What to work on:
Could you write out every line of text in each row below, character for character, and leave out the picture markers?

____________________

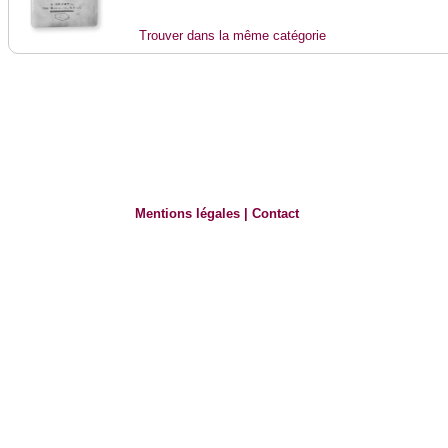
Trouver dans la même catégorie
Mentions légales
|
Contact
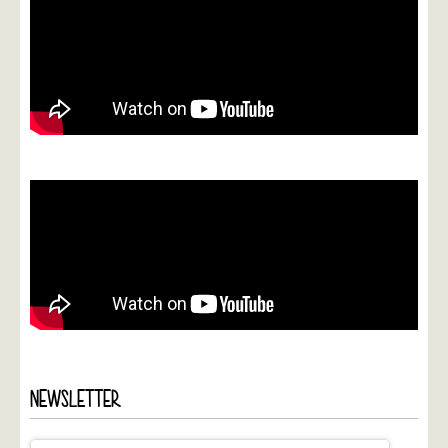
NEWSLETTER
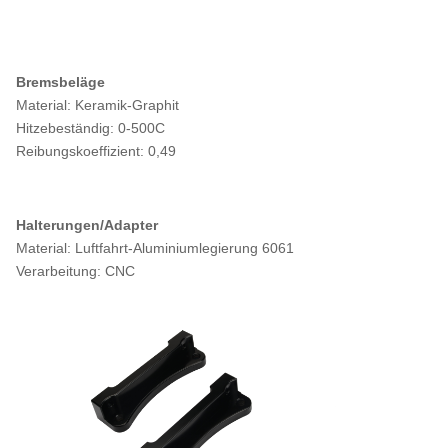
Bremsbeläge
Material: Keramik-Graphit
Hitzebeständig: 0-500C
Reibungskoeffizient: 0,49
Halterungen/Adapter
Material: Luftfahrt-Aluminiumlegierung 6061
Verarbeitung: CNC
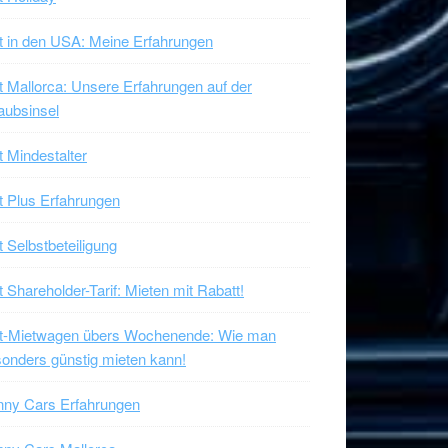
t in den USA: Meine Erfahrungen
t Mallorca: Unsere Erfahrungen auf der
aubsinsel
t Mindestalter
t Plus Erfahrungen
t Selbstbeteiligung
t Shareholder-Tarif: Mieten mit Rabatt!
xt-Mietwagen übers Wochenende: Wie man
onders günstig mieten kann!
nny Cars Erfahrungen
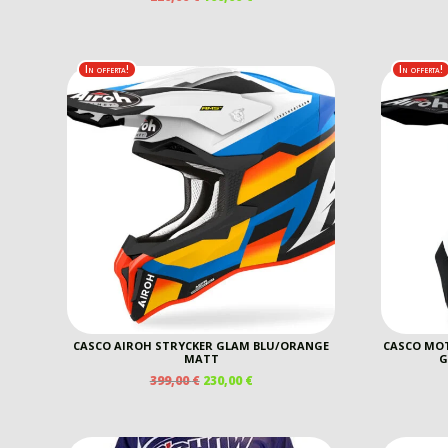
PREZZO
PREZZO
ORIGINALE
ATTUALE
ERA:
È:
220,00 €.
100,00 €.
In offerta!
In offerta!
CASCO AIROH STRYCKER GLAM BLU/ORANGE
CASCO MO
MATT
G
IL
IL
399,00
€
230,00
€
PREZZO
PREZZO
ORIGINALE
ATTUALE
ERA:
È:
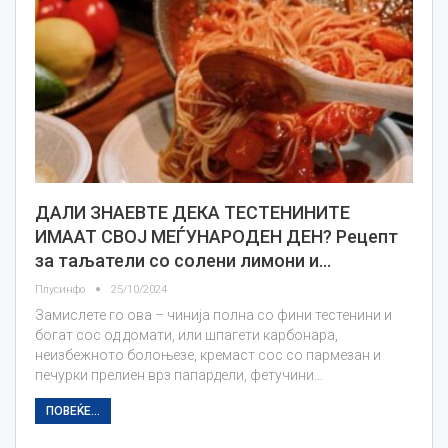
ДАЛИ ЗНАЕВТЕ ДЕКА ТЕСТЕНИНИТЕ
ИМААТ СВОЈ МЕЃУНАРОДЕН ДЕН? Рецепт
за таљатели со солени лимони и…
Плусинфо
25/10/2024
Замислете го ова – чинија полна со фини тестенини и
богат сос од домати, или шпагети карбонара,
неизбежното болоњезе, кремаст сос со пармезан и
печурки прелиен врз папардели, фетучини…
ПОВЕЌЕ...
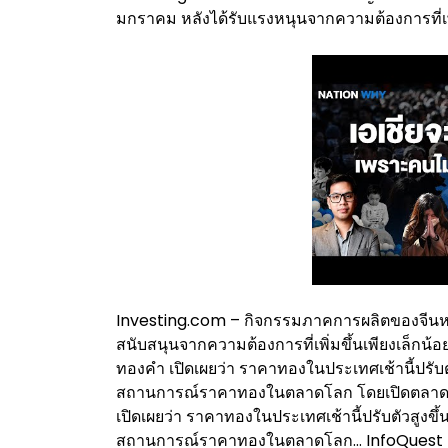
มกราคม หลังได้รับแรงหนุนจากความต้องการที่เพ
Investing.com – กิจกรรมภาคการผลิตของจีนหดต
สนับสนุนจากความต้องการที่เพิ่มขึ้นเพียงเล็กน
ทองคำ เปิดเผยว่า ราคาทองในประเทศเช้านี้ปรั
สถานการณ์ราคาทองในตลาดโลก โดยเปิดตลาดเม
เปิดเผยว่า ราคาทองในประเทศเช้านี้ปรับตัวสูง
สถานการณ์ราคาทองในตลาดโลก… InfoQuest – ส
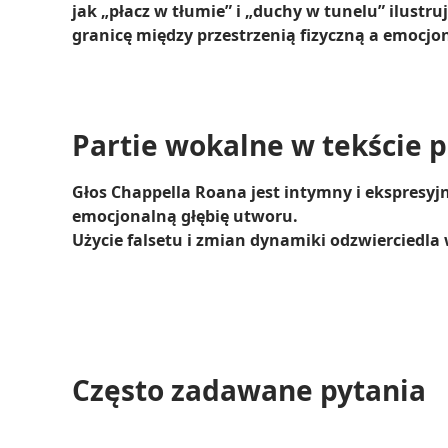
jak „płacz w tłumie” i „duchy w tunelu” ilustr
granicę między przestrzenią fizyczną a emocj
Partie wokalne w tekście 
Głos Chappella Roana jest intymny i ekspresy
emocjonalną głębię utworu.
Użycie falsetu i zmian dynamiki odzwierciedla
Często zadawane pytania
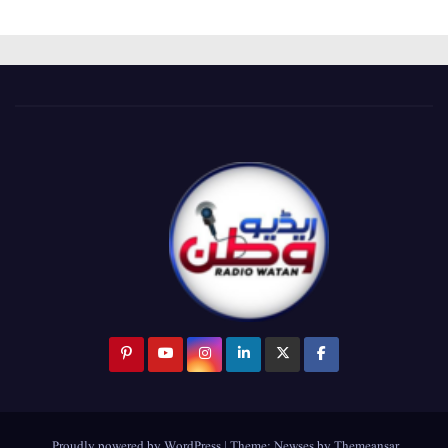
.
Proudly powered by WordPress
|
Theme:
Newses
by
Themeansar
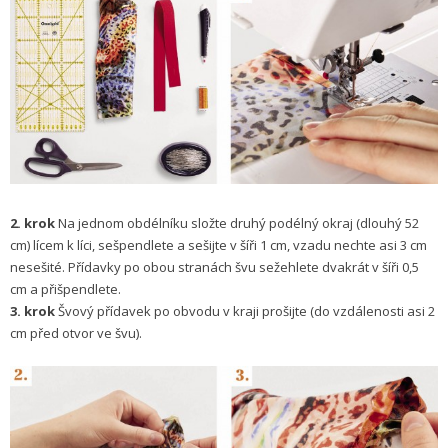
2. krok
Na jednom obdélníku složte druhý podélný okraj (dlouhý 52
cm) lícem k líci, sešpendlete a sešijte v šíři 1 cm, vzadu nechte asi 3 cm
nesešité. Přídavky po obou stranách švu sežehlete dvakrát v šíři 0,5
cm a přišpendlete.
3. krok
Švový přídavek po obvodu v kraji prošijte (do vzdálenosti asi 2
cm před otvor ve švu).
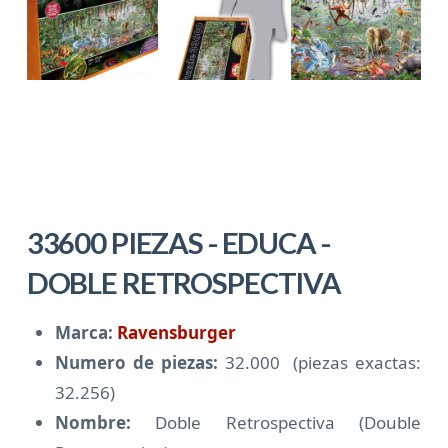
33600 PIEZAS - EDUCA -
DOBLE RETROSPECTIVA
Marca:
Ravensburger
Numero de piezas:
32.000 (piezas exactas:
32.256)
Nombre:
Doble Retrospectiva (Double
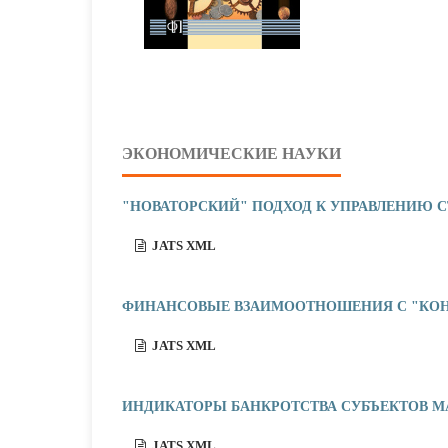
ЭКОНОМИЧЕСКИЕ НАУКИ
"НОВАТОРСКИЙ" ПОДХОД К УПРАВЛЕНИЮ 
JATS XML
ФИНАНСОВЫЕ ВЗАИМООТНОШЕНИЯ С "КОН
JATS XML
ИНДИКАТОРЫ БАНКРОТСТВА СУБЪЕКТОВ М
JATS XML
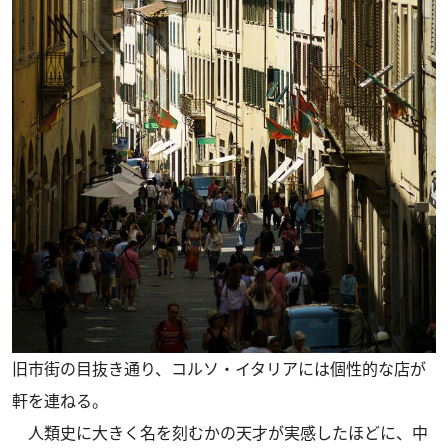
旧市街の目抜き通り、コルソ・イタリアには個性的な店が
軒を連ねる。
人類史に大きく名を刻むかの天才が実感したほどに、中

____________________

Answer for the task:
Trouver dans la même catégorie
Mentions légales
|
Contact
NEWSLETTER
Bremsbeläge
Material: Keramik-Graphit
Hitzebeständig: 0-500C
Reibungskoeffizient: 0,49
Halterungen/Adapter
Material: Luftfahrt-Aluminiumlegierung 6061
Verarbeitung: CNC
t in den USA: Meine Erfahrungen
t Mallorca: Unsere Erfahrungen auf der
aubsinsel
t Mindestalter
t Plus Erfahrungen
t Selbstbeteiligung
t Shareholder-Tarif: Mieten mit Rabatt!
xt-Mietwagen übers Wochenende: Wie man
onders günstig mieten kann!
nny Cars Erfahrungen
PREZZO
PREZZO
ORIGINALE
ATTUALE
ERA:
È:
220,00 €.
100,00 €.
In offerta!
In offerta!
CASCO AIROH STRYCKER GLAM BLU/ORANGE
CASCO MO
MATT
G
IL
IL
399,00
€
230,00
€
PREZZO
PREZZO
ORIGINALE
ATTUALE
ERA:
È:
ДАЛИ ЗНАЕВТЕ ДЕКА ТЕСТЕНИНИТЕ
ИМААТ СВОЈ МЕЃУНАРОДЕН ДЕН? Рецепт
за таљатели со солени лимони и…
Плусинфо
25/10/2024
Замислете го ова – чинија полна со фини тестенини и
богат сос од домати, или шпагети карбонара,
неизбежното болоњезе, кремаст сос со пармезан и
печурки прелиен врз папардели, фетучини…
ПОВЕЌЕ...
มกราคม หลังได้รับแรงหนุนจากความต้องการที่เพ
Investing.com – กิจกรรมภาคการผลิตของจีนหดต
สนับสนุนจากความต้องการที่เพิ่มขึ้นเพียงเล็กน
ทองคำ เปิดเผยว่า ราคาทองในประเทศเช้านี้ปรั
สถานการณ์ราคาทองในตลาดโลก โดยเปิดตลาดเม
เปิดเผยว่า ราคาทองในประเทศเช้านี้ปรับตัวสูง
สถานการณ์ราคาทองในตลาดโลก… InfoQuest – ส
jak „płacz w tłumie” i „duchy w tunelu” ilustr
granicę między przestrzenią fizyczną a emocj
Partie wokalne w tekście 
Głos Chappella Roana jest intymny i ekspresy
emocjonalną głębię utworu.
Użycie falsetu i zmian dynamiki odzwierciedla
Często zadawane pytania
.
Proudly powered by WordPress
|
Theme:
Newses
by
Themeansar
2. krok
Na jednom obdélníku složte druhý podélný okraj (dlouhý 52
cm) lícem k líci, sešpendlete a sešijte v šíři 1 cm, vzadu nechte asi 3 cm
nesešité. Přídavky po obou stranách švu sežehlete dvakrát v šíři 0,5
cm a přišpendlete.
3. krok
Švový přídavek po obvodu v kraji prošijte (do vzdálenosti asi 2
cm před otvor ve švu).
33600 PIEZAS - EDUCA -
DOBLE RETROSPECTIVA
Marca:
Ravensburger
Numero de piezas:
32.000 (piezas exactas:
32.256)
Nombre:
Doble Retrospectiva (Double
ЭКОНОМИЧЕСКИЕ НАУКИ
"НОВАТОРСКИЙ" ПОДХОД К УПРАВЛЕНИЮ 
JATS XML
ФИНАНСОВЫЕ ВЗАИМООТНОШЕНИЯ С "КОН
JATS XML
ИНДИКАТОРЫ БАНКРОТСТВА СУБЪЕКТОВ М
JATS XML
旧市街の目抜き通り、コルソ・イタリアには個性的な店が
軒を連ねる。
人類史に大きく名を刻むかの天才が実感したほどに、中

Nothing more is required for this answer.